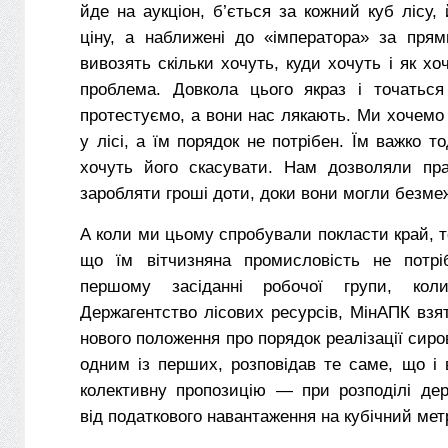
йде на аукціон, б’ється за кожний куб лісу,
ціну, а наближені до «імператора» за пря
вивозять скільки хочуть, куди хочуть і як хо
проблема. Довкола цього якраз і точаться
протестуємо, а вони нас лякають. Ми хочемо
у лісі, а їм порядок не потрібен. Їм важко то
хочуть його скасувати. Нам дозволяли пр
заробляти гроші доти, доки вони могли безме
А коли ми цьому спробували покласти край, т
що їм вітчизняна промисловість не потрі
першому засіданні робочої групи, ко
Держагентство лісових ресурсів, МінАПК взя
нового положення про порядок реалізації сиро
одним із перших, розповідав те саме, що і 
колективну пропозицію — при розподілі де
від податкового навантаження на кубічний мет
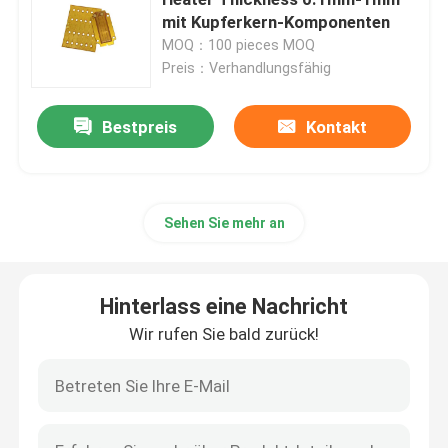
mit Kupferkern-Komponenten
MOQ：100 pieces MOQ
Polyimide-Heizungs-Film
Preis：Verhandlungsfähig
Flexible Heizungs-Auflage
Bestpreis
Kontakt
Polyimide Heater Element
Sehen Sie mehr an
Kundenspezifische Polyimide-Heizungen
Hinterlass eine Nachricht
Kundenspezifische flexible Heizung
Wir rufen Sie bald zurück!
Graphen-Heizungs-Film
Elektrischer Heizungsfilm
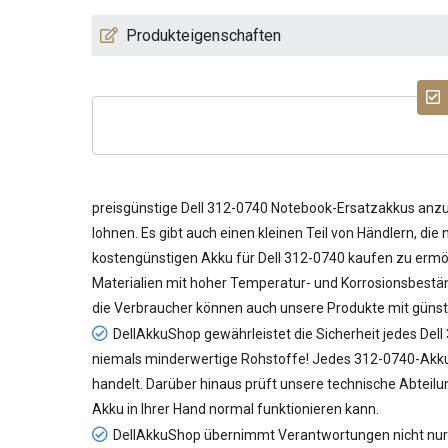
Produkteigenschaften
preisgünstige
Dell 312-0740 Notebook-Ersatzakkus
anzub
lohnen. Es gibt auch einen kleinen Teil von Händlern, di
kostengünstigen
Akku für Dell 312-0740
kaufen zu ermög
Materialien mit hoher Temperatur- und Korrosionsbeständ
die Verbraucher können auch unsere Produkte mit günst
DellAkkuShop gewährleistet die Sicherheit jedes
Dell
niemals minderwertige Rohstoffe! Jedes 312-0740-Akku d
handelt. Darüber hinaus prüft unsere technische Abteil
Akku in Ihrer Hand normal funktionieren kann.
DellAkkuShop übernimmt Verantwortungen nicht nur f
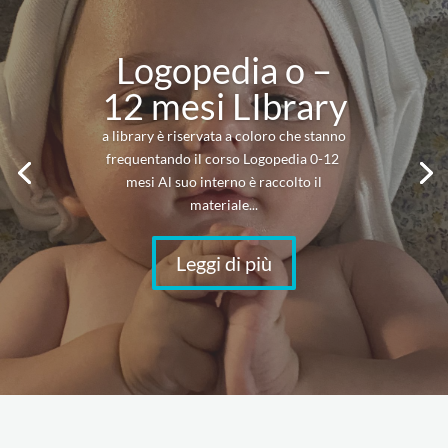
Logopedia o –
12 mesi LIbrary
a library è riservata a coloro che stanno
frequentando il corso Logopedia 0-12
mesi Al suo interno è raccolto il
materiale...
Leggi di più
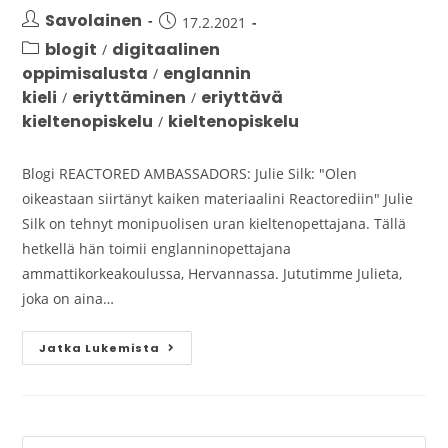
Savolainen
17.2.2021
blogit
digitaalinen
/
oppimisalusta
englannin
/
kieli
eriyttäminen
eriyttävä
/
/
kieltenopiskelu
kieltenopiskelu
/
Blogi REACTORED AMBASSADORS: Julie Silk: "Olen
oikeastaan siirtänyt kaiken materiaalini Reactorediin" Julie
Silk on tehnyt monipuolisen uran kieltenopettajana. Tällä
hetkellä hän toimii englanninopettajana
ammattikorkeakoulussa, Hervannassa. Jututimme Julieta,
joka on aina…
Jatka Lukemista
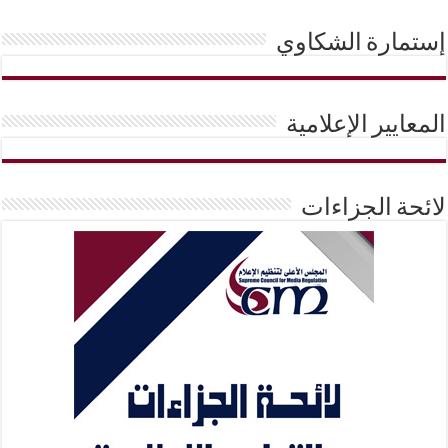
إستمارة الشكاوي
المعايير الإعلامية
لائحة الجزاءات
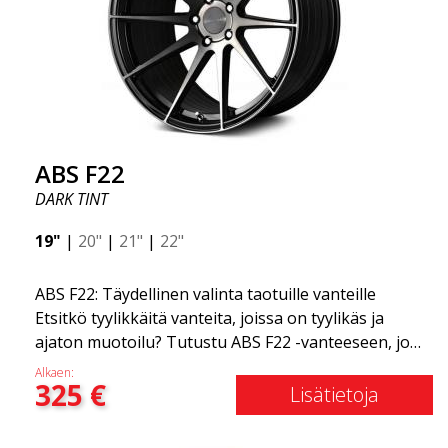
ABS F22
DARK TINT
19"
|
20"
|
21"
|
22"
ABS F22: Täydellinen valinta taotuille vanteille
Etsitkö tyylikkäitä vanteita, joissa on tyylikäs ja
ajaton muotoilu? Tutustu ABS F22 -vanteeseen, joka
on uusi lisäys ABS Luxury Wheels -perheeseen.
Alkaen:
325
€
Tämän vanteen suuri etu on jopa 50 %:n
Lisätietoja
painonvähennys. Kaikkien maailman johtavien kilpa-
asiantuntijoiden keskuudessa on yksi asia, josta he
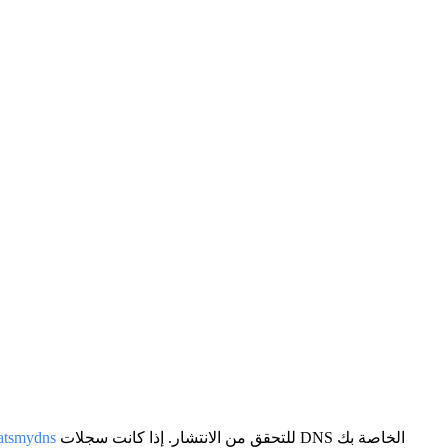
للتحقق من الانتشار. إذا كانت سجلات DNS الخاصة بك
atsmydns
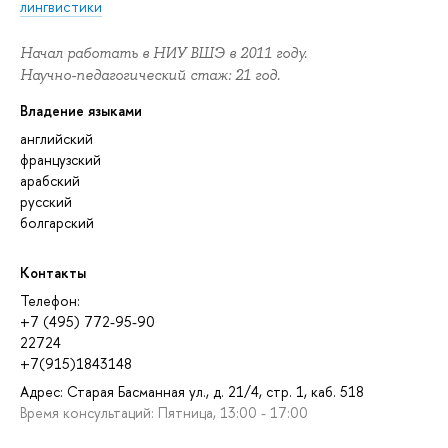
лингвистики
Начал работать в НИУ ВШЭ в 2011 году.
Научно-педагогический стаж: 21 год.
Владение языками
английский
французский
арабский
русский
болгарский
Контакты
Телефон:
+7 (495) 772-95-90
22724
+7(915)1843148
Адрес: Старая Басманная ул., д. 21/4, стр. 1, каб. 518
Время консультаций: Пятница, 13:00 - 17:00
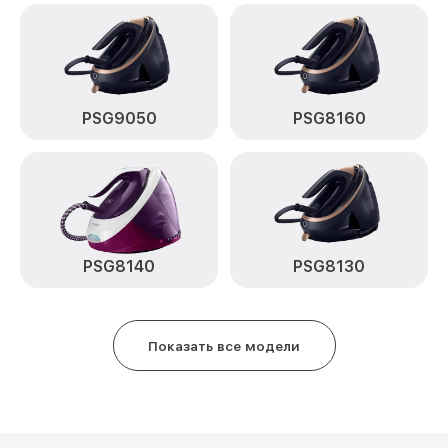
PSG9050
PSG8160
PSG8140
PSG8130
Показать все модели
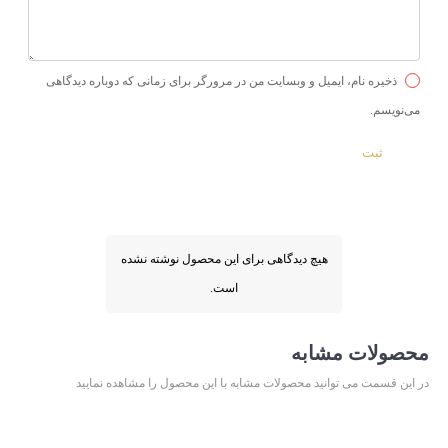
ذخیره نام، ایمیل و وبسایت من در مرورگر برای زمانی که دوباره دیدگاهی
می‌نویسم.
هیچ دیدگاهی برای این محصول نوشته نشده
است.
محصولات مشابه
در این قسمت می توانید محصولات مشابه با این محصول را مشاهده نمایید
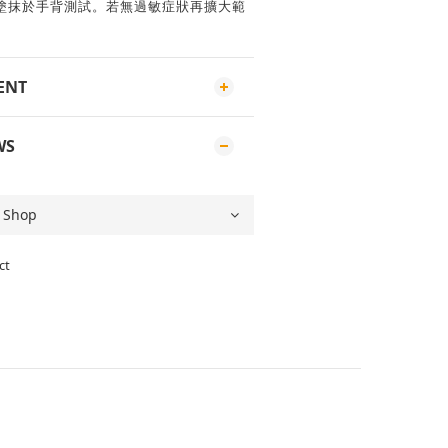
塗抹於手背測試。若無過敏症狀再擴大範
ENT
WS
ct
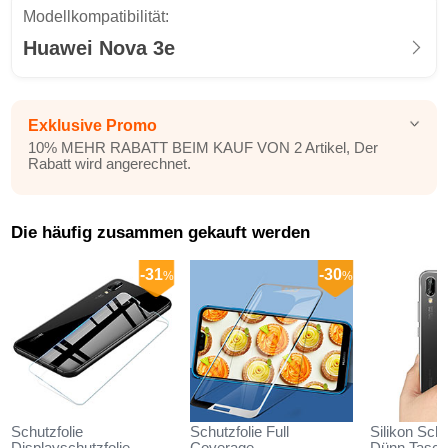
Modellkompatibilität:
Huawei Nova 3e
Exklusive Promo
10% MEHR RABATT BEIM KAUF VON 2 Artikel, Der
Rabatt wird angerechnet.
Die häufig zusammen gekauft werden
-31
-30
%
%
Schutzfolie
Schutzfolie Full
Silikon Schu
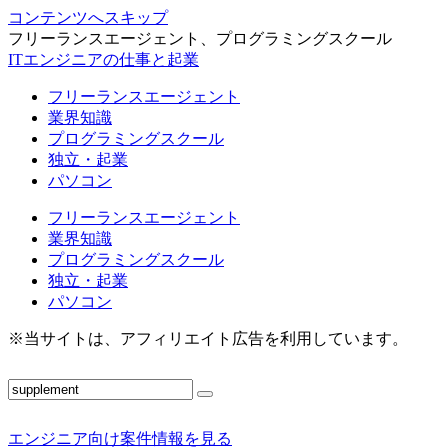
コンテンツへスキップ
フリーランスエージェント、プログラミングスクール
ITエンジニアの仕事と起業
フリーランスエージェント
業界知識
プログラミングスクール
独立・起業
パソコン
フリーランスエージェント
業界知識
プログラミングスクール
独立・起業
パソコン
※当サイトは、アフィリエイト広告を利用しています。
エンジニア向け案件情報を見る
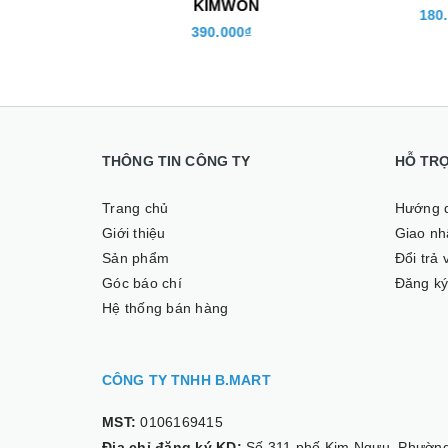
ON
KIMWON
180.0
0₫
390.000₫
THÔNG TIN CÔNG TY
HỖ TR
Trang chủ
Hướng 
Giới thiệu
Giao nhâ
Sản phẩm
Đổi trả
Góc báo chí
Đăng ký
Hệ thống bán hàng
CÔNG TY TNHH B.MART
MST:
0106169415
Địa chỉ đăng ký KD:
Số 311 phố Kim Ngưu, Phường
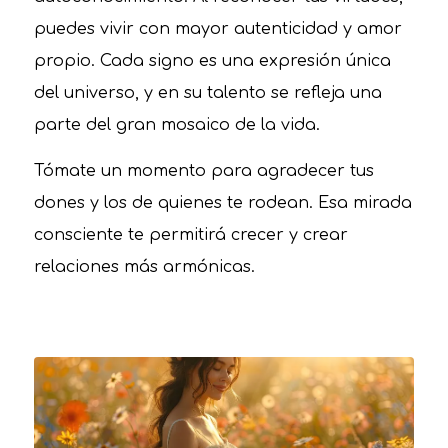
puedes vivir con mayor autenticidad y amor
propio. Cada signo es una expresión única
del universo, y en su talento se refleja una
parte del gran mosaico de la vida.
Tómate un momento para agradecer tus
dones y los de quienes te rodean. Esa mirada
consciente te permitirá crecer y crear
relaciones más armónicas.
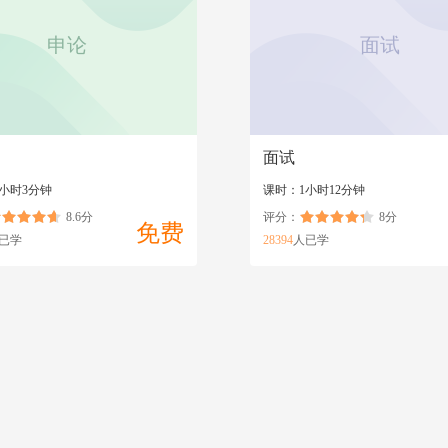
申论
面试
面试
7小时3分钟
课时：1小时12分钟
8.6分
评分：
8分
免费
已学
28394
人已学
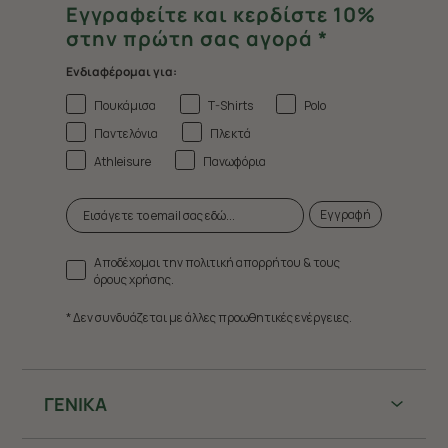
Εγγραφείτε και κερδίστε 10%
στην πρώτη σας αγορά *
Ενδιαφέρομαι για:
Πουκάμισα
T-Shirts
Polo
Παντελόνια
Πλεκτά
Athleisure
Πανωφόρια
Εγγραφή
Αποδέχομαι την πολιτική απορρήτου & τους
όρους χρήσης.
* Δεν συνδυάζεται με άλλες προωθητικές ενέργειες.
ΓΕΝΙΚΑ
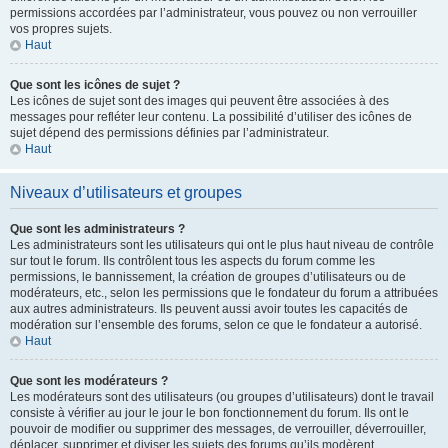
permissions accordées par l’administrateur, vous pouvez ou non verrouiller
vos propres sujets.
Haut
Que sont les icônes de sujet ?
Les icônes de sujet sont des images qui peuvent être associées à des
messages pour refléter leur contenu. La possibilité d’utiliser des icônes de
sujet dépend des permissions définies par l’administrateur.
Haut
Niveaux d’utilisateurs et groupes
Que sont les administrateurs ?
Les administrateurs sont les utilisateurs qui ont le plus haut niveau de contrôle
sur tout le forum. Ils contrôlent tous les aspects du forum comme les
permissions, le bannissement, la création de groupes d’utilisateurs ou de
modérateurs, etc., selon les permissions que le fondateur du forum a attribuées
aux autres administrateurs. Ils peuvent aussi avoir toutes les capacités de
modération sur l’ensemble des forums, selon ce que le fondateur a autorisé.
Haut
Que sont les modérateurs ?
Les modérateurs sont des utilisateurs (ou groupes d’utilisateurs) dont le travail
consiste à vérifier au jour le jour le bon fonctionnement du forum. Ils ont le
pouvoir de modifier ou supprimer des messages, de verrouiller, déverrouiller,
déplacer, supprimer et diviser les sujets des forums qu’ils modèrent.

────────

O que fazer:
Transcreva sem nenhuma alteração cada linha de texto de todos os registros, do primeiro ao último, e deixe as imagens fora da resposta.

Resultado:
йде на аукціон, б’ється за кожний куб лісу,
ціну, а наближені до «імператора» за пря
вивозять скільки хочуть, куди хочуть і як хо
проблема. Довкола цього якраз і точаться
протестуємо, а вони нас лякають. Ми хочемо
у лісі, а їм порядок не потрібен. Їм важко то
хочуть його скасувати. Нам дозволяли пр
заробляти гроші доти, доки вони могли безме
А коли ми цьому спробували покласти край, т
що їм вітчизняна промисловість не потрі
першому засіданні робочої групи, ко
Держагентство лісових ресурсів, МінАПК взя
нового положення про порядок реалізації сиро
одним із перших, розповідав те саме, що і 
колективну пропозицію — при розподілі де
від податкового навантаження на кубічний мет
mit Kupferkern-Komponenten
MOQ：100 pieces MOQ
Polyimide-Heizungs-Film
Preis：Verhandlungsfähig
Flexible Heizungs-Auflage
Bestpreis
Kontakt
Polyimide Heater Element
Sehen Sie mehr an
Kundenspezifische Polyimide-Heizungen
Hinterlass eine Nachricht
Kundenspezifische flexible Heizung
Wir rufen Sie bald zurück!
Graphen-Heizungs-Film
Elektrischer Heizungsfilm
Produkteigenschaften
preisgünstige
Dell 312-0740 Notebook-Ersatzakkus
anzub
lohnen. Es gibt auch einen kleinen Teil von Händlern, di
kostengünstigen
Akku für Dell 312-0740
kaufen zu ermög
Materialien mit hoher Temperatur- und Korrosionsbeständ
die Verbraucher können auch unsere Produkte mit günst
DellAkkuShop gewährleistet die Sicherheit jedes
Dell
niemals minderwertige Rohstoffe! Jedes 312-0740-Akku d
handelt. Darüber hinaus prüft unsere technische Abteil
Akku in Ihrer Hand normal funktionieren kann.
DellAkkuShop übernimmt Verantwortungen nicht nur f
Logopedia o –
12 mesi LIbrary
a library è riservata a coloro che stanno
frequentando il corso Logopedia 0-12
mesi Al suo interno è raccolto il
materiale...
Leggi di più
Savolainen
17.2.2021
blogit
digitaalinen
/
oppimisalusta
englannin
/
kieli
eriyttäminen
eriyttävä
/
/
kieltenopiskelu
kieltenopiskelu
/
Blogi REACTORED AMBASSADORS: Julie Silk: "Olen
oikeastaan siirtänyt kaiken materiaalini Reactorediin" Julie
Silk on tehnyt monipuolisen uran kieltenopettajana. Tällä
hetkellä hän toimii englanninopettajana
ammattikorkeakoulussa, Hervannassa. Jututimme Julieta,
joka on aina…
Jatka Lukemista
إستمارة الشكاوي
المعايير الإعلامية
لائحة الجزاءات
ABS F22
DARK TINT
19"
|
20"
|
21"
|
22"
ABS F22: Täydellinen valinta taotuille vanteille
Etsitkö tyylikkäitä vanteita, joissa on tyylikäs ja
ajaton muotoilu? Tutustu ABS F22 -vanteeseen, joka
on uusi lisäys ABS Luxury Wheels -perheeseen.
Alkaen:
325
€
Tämän vanteen suuri etu on jopa 50 %:n
Lisätietoja
painonvähennys. Kaikkien maailman johtavien kilpa-
asiantuntijoiden keskuudessa on yksi asia, josta he
للتحقق من الانتشار. إذا كانت سجلات DNS الخاصة بك
atsmydns
лингвистики
Начал работать в НИУ ВШЭ в 2011 году.
Научно-педагогический стаж: 21 год.
Владение языками
английский
французский
арабский
русский
болгарский
Контакты
Телефон:
+7 (495) 772-95-90
22724
+7(915)1843148
Адрес: Старая Басманная ул., д. 21/4, стр. 1, каб. 518
Время консультаций: Пятница, 13:00 - 17:00
PSG9050
PSG8160
PSG8140
PSG8130
Показать все модели
ذخیره نام، ایمیل و وبسایت من در مرورگر برای زمانی که دوباره دیدگاهی
می‌نویسم.
هیچ دیدگاهی برای این محصول نوشته نشده
است.
محصولات مشابه
در این قسمت می توانید محصولات مشابه با این محصول را مشاهده نمایید
塗抹於手背測試。若無過敏症狀再擴大範
ENT
WS
ct
Modellkompatibilität:
Huawei Nova 3e
Exklusive Promo
10% MEHR RABATT BEIM KAUF VON 2 Artikel, Der
Rabatt wird angerechnet.
Die häufig zusammen gekauft werden
-31
-30
%
%
Schutzfolie
Schutzfolie Full
Silikon Schu
コンテンツへスキップ
フリーランスエージェント、プログラミングスクール
ITエンジニアの仕事と起業
フリーランスエージェント
業界知識
プログラミングスクール
独立・起業
パソコン
フリーランスエージェント
業界知識
プログラミングスクール
独立・起業
パソコン
※当サイトは、アフィリエイト広告を利用しています。
エンジニア向け案件情報を見る
ON
KIMWON
180.0
0₫
390.000₫
THÔNG TIN CÔNG TY
HỖ TR
Trang chủ
Hướng 
Giới thiệu
Giao nhâ
Sản phẩm
Đổi trả
Góc báo chí
Đăng ký
Hệ thống bán hàng
CÔNG TY TNHH B.MART
MST:
0106169415
Địa chỉ đăng ký KD:
Số 311 phố Kim Ngưu, Phường
puedes vivir con mayor autenticidad y amor
propio. Cada signo es una expresión única
del universo, y en su talento se refleja una
parte del gran mosaico de la vida.
Tómate un momento para agradecer tus
dones y los de quienes te rodean. Esa mirada
consciente te permitirá crecer y crear
relaciones más armónicas.
申论
面试
面试
7小时3分钟
课时：1小时12分钟
8.6分
评分：
8分
免费
已学
28394
人已学
Εγγραφείτε και κερδίστε 10%
στην πρώτη σας αγορά *
Ενδιαφέρομαι για:
Πουκάμισα
T-Shirts
Polo
Παντελόνια
Πλεκτά
Athleisure
Πανωφόρια
Εγγραφή
Αποδέχομαι την πολιτική απορρήτου & τους
όρους χρήσης.
* Δεν συνδυάζεται με άλλες προωθητικές ενέργειες.
ΓΕΝΙΚΑ
permissions accordées par l’administrateur, vous pouvez ou non verrouiller
vos propres sujets.
Haut
Que sont les icônes de sujet ?
Les icônes de sujet sont des images qui peuvent être associées à des
messages pour refléter leur contenu. La possibilité d’utiliser des icônes de
sujet dépend des permissions définies par l’administrateur.
Haut
Niveaux d’utilisateurs et groupes
Que sont les administrateurs ?
Les administrateurs sont les utilisateurs qui ont le plus haut niveau de contrôle
sur tout le forum. Ils contrôlent tous les aspects du forum comme les
permissions, le bannissement, la création de groupes d’utilisateurs ou de
modérateurs, etc., selon les permissions que le fondateur du forum a attribuées
aux autres administrateurs. Ils peuvent aussi avoir toutes les capacités de
modération sur l’ensemble des forums, selon ce que le fondateur a autorisé.
Haut
Que sont les modérateurs ?
Les modérateurs sont des utilisateurs (ou groupes d’utilisateurs) dont le travail
consiste à vérifier au jour le jour le bon fonctionnement du forum. Ils ont le
pouvoir de modifier ou supprimer des messages, de verrouiller, déverrouiller,
déplacer, supprimer et diviser les sujets des forums qu’ils modèrent.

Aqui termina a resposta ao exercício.